Dataset entries

^^^^

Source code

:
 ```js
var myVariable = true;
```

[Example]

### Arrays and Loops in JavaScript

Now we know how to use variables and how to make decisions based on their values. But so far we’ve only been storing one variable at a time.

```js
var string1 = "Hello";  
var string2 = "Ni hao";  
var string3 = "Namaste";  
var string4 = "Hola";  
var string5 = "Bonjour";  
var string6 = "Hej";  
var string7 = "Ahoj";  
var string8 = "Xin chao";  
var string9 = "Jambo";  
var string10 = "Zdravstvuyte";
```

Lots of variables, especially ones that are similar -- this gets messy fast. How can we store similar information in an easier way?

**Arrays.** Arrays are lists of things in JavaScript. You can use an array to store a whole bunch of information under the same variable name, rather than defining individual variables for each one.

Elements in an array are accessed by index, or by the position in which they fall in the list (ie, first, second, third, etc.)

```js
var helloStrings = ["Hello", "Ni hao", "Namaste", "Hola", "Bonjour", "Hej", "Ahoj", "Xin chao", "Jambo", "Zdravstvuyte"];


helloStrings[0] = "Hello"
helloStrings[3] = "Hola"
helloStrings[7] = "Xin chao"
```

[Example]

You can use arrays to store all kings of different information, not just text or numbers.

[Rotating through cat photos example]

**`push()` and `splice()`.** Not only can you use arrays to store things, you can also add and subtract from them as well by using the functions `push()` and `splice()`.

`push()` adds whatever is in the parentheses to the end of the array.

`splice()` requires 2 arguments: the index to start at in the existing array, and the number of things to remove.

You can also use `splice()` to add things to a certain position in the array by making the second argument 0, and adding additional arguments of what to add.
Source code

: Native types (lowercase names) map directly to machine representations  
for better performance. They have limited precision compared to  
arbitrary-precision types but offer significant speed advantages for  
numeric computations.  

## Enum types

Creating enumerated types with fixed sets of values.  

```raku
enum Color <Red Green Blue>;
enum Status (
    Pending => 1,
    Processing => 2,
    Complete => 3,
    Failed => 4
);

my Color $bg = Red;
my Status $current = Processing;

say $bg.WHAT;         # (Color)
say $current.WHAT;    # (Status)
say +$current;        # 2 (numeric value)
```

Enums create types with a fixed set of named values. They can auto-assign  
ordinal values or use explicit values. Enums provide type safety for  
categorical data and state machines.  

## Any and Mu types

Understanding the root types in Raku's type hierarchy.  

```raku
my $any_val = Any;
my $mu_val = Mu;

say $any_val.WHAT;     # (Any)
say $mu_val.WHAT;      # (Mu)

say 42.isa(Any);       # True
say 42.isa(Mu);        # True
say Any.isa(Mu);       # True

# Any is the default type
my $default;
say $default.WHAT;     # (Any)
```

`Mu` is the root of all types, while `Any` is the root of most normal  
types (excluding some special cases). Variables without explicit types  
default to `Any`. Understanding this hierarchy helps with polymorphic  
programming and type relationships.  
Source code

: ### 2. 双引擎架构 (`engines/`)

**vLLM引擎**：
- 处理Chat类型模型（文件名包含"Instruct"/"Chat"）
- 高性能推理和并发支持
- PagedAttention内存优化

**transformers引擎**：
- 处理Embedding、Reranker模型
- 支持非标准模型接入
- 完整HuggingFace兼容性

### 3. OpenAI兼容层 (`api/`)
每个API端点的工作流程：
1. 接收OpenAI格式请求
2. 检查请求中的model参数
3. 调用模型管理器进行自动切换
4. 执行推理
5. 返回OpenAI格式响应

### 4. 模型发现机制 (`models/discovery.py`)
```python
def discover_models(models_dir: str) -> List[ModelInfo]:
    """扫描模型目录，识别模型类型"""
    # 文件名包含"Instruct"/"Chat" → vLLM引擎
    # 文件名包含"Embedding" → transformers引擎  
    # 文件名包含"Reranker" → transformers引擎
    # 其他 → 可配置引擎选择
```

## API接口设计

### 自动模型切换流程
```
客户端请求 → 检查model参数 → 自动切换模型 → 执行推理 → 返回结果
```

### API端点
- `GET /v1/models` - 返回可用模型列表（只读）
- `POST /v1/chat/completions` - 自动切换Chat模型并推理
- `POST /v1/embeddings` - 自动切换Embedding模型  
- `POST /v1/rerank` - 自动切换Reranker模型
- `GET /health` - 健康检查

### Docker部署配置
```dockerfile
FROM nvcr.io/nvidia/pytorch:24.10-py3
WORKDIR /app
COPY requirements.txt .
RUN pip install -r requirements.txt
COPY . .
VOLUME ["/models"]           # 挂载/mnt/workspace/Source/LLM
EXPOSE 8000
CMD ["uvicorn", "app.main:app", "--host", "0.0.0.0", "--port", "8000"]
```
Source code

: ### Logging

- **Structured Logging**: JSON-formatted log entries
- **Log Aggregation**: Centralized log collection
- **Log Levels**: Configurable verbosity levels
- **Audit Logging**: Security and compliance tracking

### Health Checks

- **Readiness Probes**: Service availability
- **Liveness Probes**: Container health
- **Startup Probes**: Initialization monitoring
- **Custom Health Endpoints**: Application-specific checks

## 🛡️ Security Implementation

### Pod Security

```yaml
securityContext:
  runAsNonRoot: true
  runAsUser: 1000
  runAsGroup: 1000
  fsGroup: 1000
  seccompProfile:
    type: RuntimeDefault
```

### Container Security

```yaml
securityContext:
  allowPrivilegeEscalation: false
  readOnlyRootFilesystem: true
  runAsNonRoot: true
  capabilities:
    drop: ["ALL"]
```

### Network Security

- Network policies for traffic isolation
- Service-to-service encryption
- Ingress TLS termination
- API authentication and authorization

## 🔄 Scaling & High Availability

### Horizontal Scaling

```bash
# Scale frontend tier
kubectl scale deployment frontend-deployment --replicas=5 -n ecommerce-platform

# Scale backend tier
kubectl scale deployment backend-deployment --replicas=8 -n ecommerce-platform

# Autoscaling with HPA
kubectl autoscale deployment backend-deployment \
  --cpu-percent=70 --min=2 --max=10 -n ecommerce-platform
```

^^^^

Whenever the string "deployment" shows up in a line of the entries, copy that line.

ANSWER SECTION:
kubectl scale deployment frontend-deployment --replicas=5 -n ecommerce-platform
kubectl scale deployment backend-deployment --replicas=8 -n ecommerce-platform
kubectl autoscale deployment backend-deployment \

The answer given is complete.